Subsection 11.2.2 A strategy for computing the SVD
¶Remark 11.2.2.1.
In this section, we discuss both the QR factorization and the QR algorithm. The QR factorization, discussed in Week 3, is given by \(A = QR \text{.}\) The QR algorithm, which we discussed in Week 10, instead computes the Spectral Decomposition of a Hermitian matrix. It can be modified to compute the Schur Decomposition instead, which we don't discuss in this course. It can also be modified to compute the SVD of a matrix, which we discuss in this, and subsequent, units.
The first observation that leads to a practical algorithm is that matrices for which we wish to compute the SVD are often tall and skinny, by which we mean that they have many more rows than they have columns, and it is the Reduced SVD of this matrix that is desired. The methods we will develop for computing the SVD are based on the implicitly shifted QR algorithm that was discussed in Subsection 10.3.5, which requires \(O( n^3 ) \) computation when applied to an \(n \times n \) matrix. Importantly, the leading \(n^3 \) term has a very large constant relative to, say, the cost of a QR factorization of that same matrix.

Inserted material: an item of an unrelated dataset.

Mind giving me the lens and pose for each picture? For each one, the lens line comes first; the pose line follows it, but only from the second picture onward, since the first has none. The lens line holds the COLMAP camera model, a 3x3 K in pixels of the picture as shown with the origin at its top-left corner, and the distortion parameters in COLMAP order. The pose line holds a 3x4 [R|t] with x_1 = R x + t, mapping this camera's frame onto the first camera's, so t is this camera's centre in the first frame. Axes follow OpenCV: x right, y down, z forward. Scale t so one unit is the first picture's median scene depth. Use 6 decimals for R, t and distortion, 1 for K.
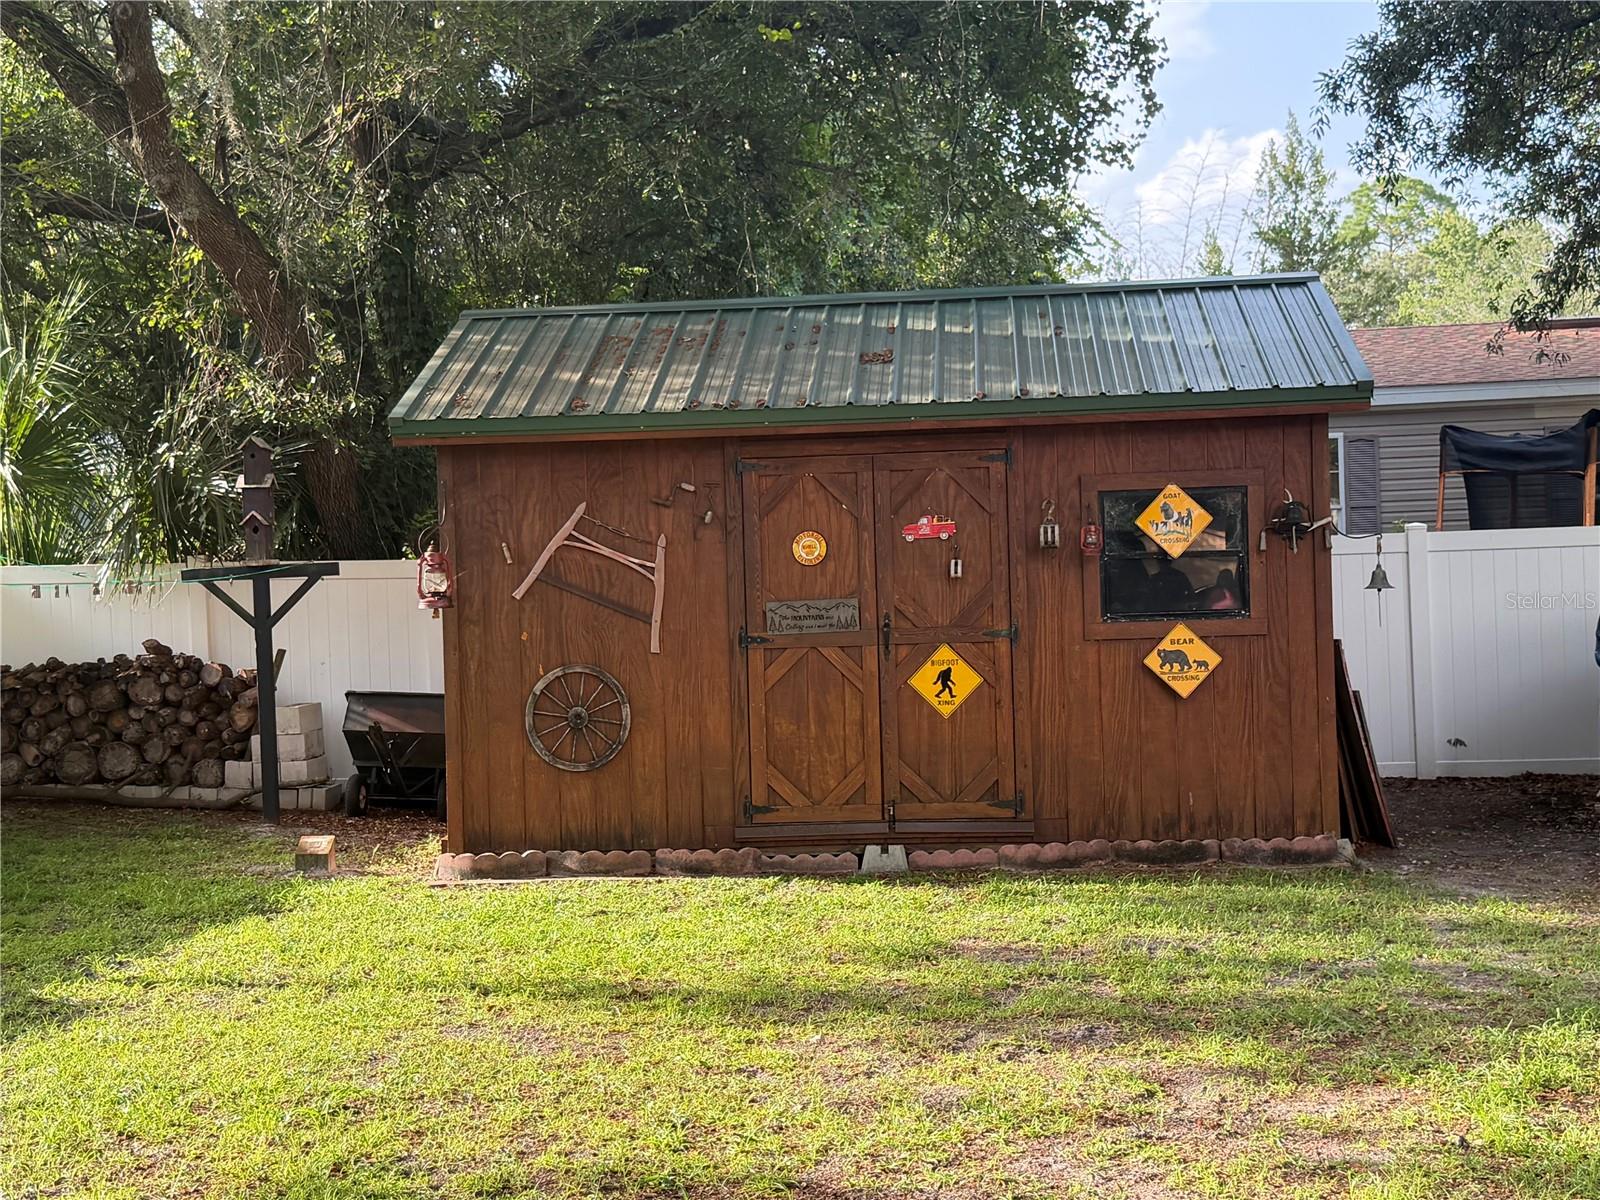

Rather than modifying the QR algorithm to work with a tall and skinny matrix, we start by computing its QR factorization, \(A = Q R \text{.}\) After this, the SVD of the smaller, \(n \times n \) sized, matrix \(R \) is computed. The following homework shows how the Reduced SVD of \(A \) can be extracted from \(Q \) and the SVD of \(R \text{.}\)
Homework 11.2.2.1.
Let \(A \in \mathbb C^{m \times n} \text{,}\) with \(m \geq n \text{,}\) and \(A = Q R\) be its QR factorization where, for simplicity, we assume that \(n \times n \) upper triangular matrix \(R \) is nonsingular. If \(R = \widehat U \widehat \Sigma \widehat V^H \) is the SVD of \(R \text{,}\) give the Reduced SVD of \(A \text{.}\)
which tells us the Reduced SVD \(A = U_L \Sigma_{TL} V_L^T\) where \(U_L = Q \widehat U \text{,}\) \(\Sigma_{TL} = \widehat \Sigma \text{,}\) and \(V_L = \widehat V \text{.}\)
While it would be nice if the upper triangular structure of \(R \) was helpful in computing its SVD, it is actually the fact that that matrix is square and small (if \(n \ll m\)) that is significant. For this reason, we now assume that we are interested in finding the SVD of a square matrix \(A \text{,}\) and ignore the fact that that matrix may be triangular.
Here are some more observations, details of which will become clear in the next units:
-
In Subsection 10.3.1, we saw that an \(m \times m \) Hermitian matrix can be reduced to tridiagonal form via a sequence of Householder transformations that are applied from the left and the right to the matrix. This then greatly reduced the cost of the QR algorithm that was used to compute the Spectral Decomposition.
In the next unit, we will see that one can similarly reduce a matrix to bidiagonal form, a matrix that has only a nonzero diagonal and super diagonal. In other words, there is a similarity transformation such that
\begin{equation*} A = Q_A B Q_A^H, \end{equation*}where \(B \) is bidiagonal. Conveniently, \(B \) can also be forced to be real-valued.
The observation now is that \(B^T B \) is a real-valued tridiagonal matrix. Thus, if we explicitly form \(T = B^T B \text{,}\) then we can employ the implicitly shifted QR algorithm (or any other tridiagonal eigensolver) to compute its Spectral Decomposition and from that construct the SVD of \(B\text{,}\) the SVD of the square matrix \(A \text{,}\) and the Reduced SVD of whatever original \(m \times n \) matrix we started with.
We don't want to explicitly form \(B^T B \) because the condition number of \(B \) equals the condition number of the original problem (since they are related via unitary transformations).
In the next units, we will find that we can again employ the Implicit Q Theorem to compute the SVD of \(B \text{,}\) inspired by the implicitly shifted QR algorithm. The algorithm we develop again casts all updates to \(B\) in terms of unitary transformations, yielding a highly accurate algorithm.
Putting these observations together yields a practical methodology for computing the Reduced SVD of a matrix.